• [HOW TO COMPLETE THIS TASK] Quote exactly, and only, the lines of the material below from the line with "455 354 22.59" through the line with "338 235 63.26".

• [STORED DATA]
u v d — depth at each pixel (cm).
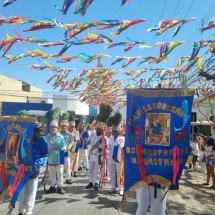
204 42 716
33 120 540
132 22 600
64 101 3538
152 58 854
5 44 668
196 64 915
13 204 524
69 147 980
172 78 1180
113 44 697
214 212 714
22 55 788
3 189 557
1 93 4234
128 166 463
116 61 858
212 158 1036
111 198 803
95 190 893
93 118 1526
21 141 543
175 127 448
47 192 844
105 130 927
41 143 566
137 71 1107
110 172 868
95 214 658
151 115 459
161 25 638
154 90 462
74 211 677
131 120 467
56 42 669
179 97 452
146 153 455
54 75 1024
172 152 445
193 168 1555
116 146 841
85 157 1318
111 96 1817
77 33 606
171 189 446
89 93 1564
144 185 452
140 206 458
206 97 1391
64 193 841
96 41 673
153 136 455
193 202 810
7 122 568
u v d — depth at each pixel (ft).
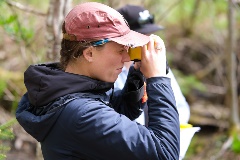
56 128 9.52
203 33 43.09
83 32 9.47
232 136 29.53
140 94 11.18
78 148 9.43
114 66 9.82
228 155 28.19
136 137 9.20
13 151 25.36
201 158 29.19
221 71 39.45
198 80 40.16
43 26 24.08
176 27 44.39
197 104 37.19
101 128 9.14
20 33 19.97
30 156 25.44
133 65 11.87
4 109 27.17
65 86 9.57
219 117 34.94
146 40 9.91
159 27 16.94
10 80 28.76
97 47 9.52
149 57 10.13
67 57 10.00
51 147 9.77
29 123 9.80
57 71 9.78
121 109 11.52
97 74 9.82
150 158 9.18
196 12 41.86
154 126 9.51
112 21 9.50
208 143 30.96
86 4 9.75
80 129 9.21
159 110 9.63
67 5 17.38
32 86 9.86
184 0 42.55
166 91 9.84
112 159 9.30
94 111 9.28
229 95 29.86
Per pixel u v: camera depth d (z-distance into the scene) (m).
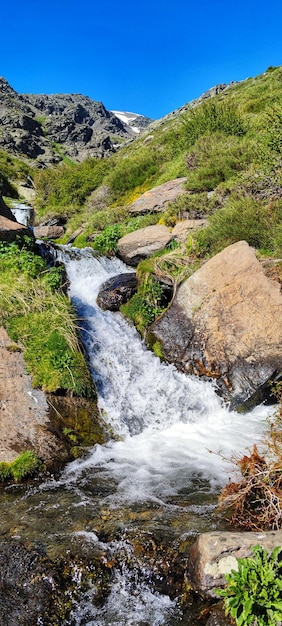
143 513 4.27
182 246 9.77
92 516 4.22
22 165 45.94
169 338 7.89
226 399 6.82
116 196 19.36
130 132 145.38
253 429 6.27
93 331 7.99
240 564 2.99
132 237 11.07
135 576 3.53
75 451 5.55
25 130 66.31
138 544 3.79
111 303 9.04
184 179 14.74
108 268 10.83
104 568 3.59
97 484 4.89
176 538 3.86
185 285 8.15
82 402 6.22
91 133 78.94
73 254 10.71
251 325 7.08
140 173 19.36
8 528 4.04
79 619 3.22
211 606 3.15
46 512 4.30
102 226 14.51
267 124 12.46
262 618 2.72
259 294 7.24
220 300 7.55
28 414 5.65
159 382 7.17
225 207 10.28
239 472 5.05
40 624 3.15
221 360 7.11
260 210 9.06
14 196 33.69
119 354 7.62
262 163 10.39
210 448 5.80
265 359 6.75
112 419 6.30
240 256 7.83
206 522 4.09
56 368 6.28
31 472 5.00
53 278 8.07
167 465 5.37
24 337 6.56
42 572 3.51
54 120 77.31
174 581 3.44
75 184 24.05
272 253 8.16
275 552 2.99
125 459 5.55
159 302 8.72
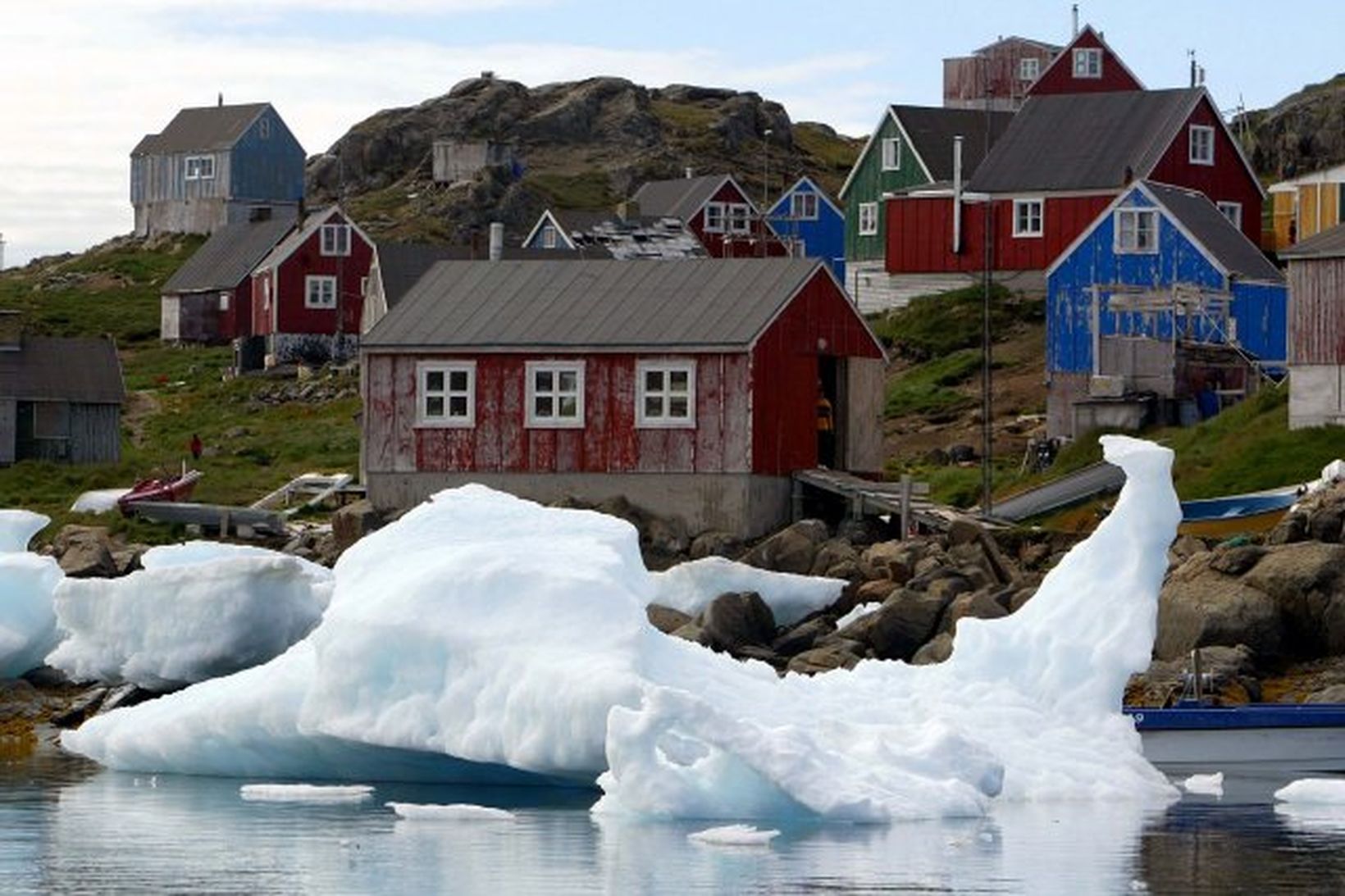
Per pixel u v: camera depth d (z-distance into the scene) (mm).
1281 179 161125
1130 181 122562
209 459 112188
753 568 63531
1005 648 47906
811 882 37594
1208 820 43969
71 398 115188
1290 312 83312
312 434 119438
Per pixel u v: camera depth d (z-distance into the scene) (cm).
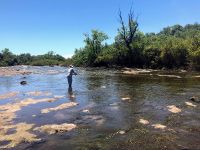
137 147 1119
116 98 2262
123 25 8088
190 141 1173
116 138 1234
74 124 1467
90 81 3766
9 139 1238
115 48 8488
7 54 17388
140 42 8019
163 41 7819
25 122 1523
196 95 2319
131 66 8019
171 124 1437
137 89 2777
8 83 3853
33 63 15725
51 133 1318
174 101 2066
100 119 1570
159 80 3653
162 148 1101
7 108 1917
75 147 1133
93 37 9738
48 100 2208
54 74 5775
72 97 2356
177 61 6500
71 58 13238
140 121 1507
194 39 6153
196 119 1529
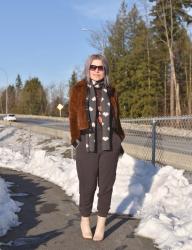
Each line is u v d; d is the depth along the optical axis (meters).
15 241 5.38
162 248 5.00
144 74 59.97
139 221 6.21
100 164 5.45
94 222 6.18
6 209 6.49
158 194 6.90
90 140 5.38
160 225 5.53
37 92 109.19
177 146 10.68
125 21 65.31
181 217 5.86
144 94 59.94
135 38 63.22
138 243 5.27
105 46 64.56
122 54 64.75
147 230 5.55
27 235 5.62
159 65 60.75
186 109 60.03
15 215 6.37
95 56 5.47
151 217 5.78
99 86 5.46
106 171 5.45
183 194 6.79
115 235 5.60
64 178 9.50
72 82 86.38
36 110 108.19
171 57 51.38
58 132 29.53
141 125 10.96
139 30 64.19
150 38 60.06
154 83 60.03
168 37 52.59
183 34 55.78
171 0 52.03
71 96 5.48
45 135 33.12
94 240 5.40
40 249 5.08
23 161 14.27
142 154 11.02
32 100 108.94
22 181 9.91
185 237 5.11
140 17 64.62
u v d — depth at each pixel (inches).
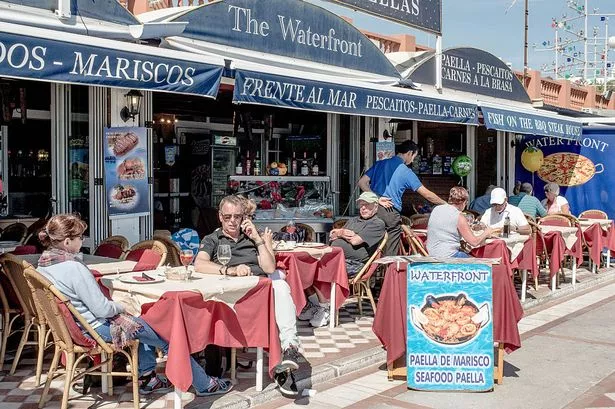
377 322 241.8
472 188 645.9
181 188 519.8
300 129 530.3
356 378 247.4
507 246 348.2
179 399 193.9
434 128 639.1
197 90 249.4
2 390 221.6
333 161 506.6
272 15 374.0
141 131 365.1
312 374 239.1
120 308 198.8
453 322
...
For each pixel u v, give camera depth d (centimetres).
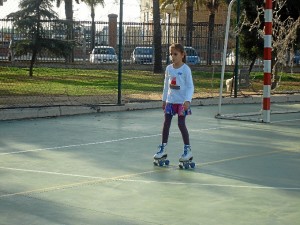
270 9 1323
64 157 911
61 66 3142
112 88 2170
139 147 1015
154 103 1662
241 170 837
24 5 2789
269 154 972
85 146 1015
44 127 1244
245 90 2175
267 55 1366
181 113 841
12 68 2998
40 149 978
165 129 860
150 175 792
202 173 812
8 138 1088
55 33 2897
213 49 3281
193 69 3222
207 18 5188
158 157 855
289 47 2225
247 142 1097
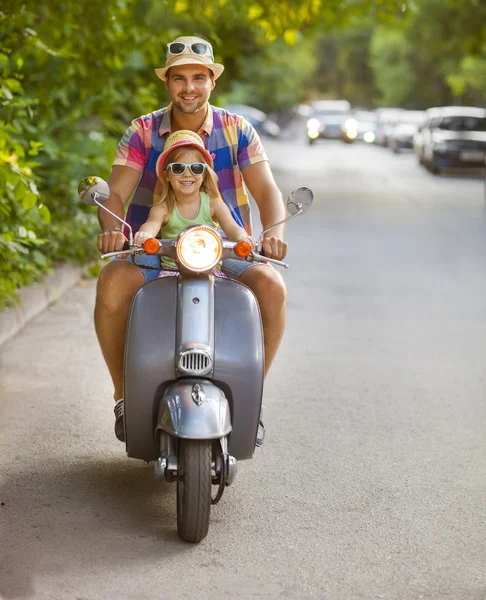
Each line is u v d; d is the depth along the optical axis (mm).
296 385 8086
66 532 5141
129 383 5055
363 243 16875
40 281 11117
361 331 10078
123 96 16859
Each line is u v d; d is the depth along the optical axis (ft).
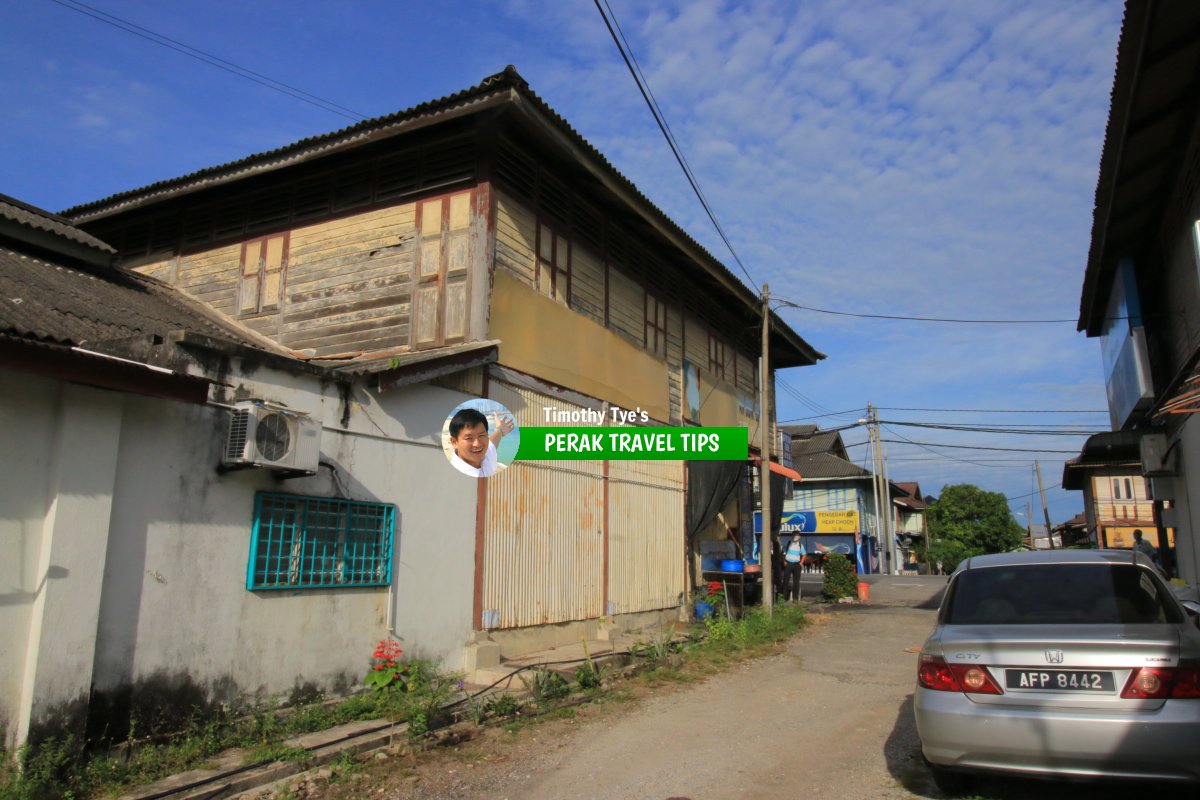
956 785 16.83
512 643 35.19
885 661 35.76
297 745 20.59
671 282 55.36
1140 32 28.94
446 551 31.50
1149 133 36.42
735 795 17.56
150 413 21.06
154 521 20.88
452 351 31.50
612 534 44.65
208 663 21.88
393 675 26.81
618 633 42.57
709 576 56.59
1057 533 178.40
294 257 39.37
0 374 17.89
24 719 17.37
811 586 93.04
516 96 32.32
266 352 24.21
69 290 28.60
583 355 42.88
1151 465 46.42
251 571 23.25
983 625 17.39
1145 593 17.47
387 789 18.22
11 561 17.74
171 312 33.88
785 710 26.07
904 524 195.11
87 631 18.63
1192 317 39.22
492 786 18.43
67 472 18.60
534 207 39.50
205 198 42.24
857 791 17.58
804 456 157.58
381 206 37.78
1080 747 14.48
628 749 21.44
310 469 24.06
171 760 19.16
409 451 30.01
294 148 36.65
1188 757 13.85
==
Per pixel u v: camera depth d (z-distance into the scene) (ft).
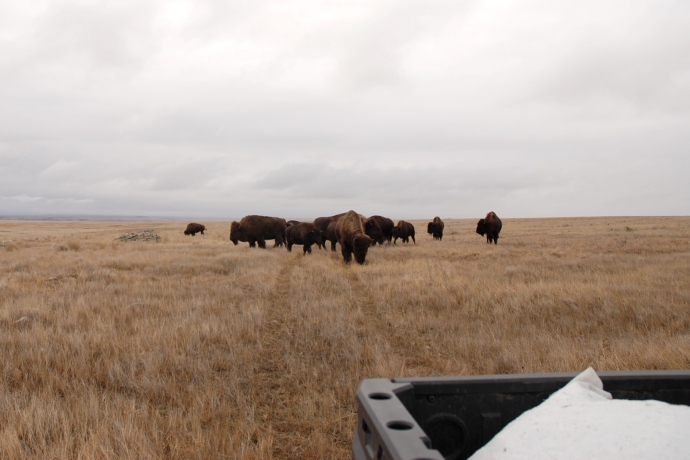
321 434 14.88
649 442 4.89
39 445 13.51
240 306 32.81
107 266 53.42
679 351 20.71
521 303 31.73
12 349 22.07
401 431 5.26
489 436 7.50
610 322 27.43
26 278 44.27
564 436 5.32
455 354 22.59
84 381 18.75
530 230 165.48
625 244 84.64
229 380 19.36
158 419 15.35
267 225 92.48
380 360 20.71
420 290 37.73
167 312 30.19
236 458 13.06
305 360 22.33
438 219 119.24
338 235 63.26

• [TASK ANSWER]
455 354 22.59
84 381 18.75
530 230 165.48
625 244 84.64
229 380 19.36
158 419 15.35
267 225 92.48
380 360 20.71
420 290 37.73
167 312 30.19
236 458 13.06
305 360 22.33
438 219 119.24
338 235 63.26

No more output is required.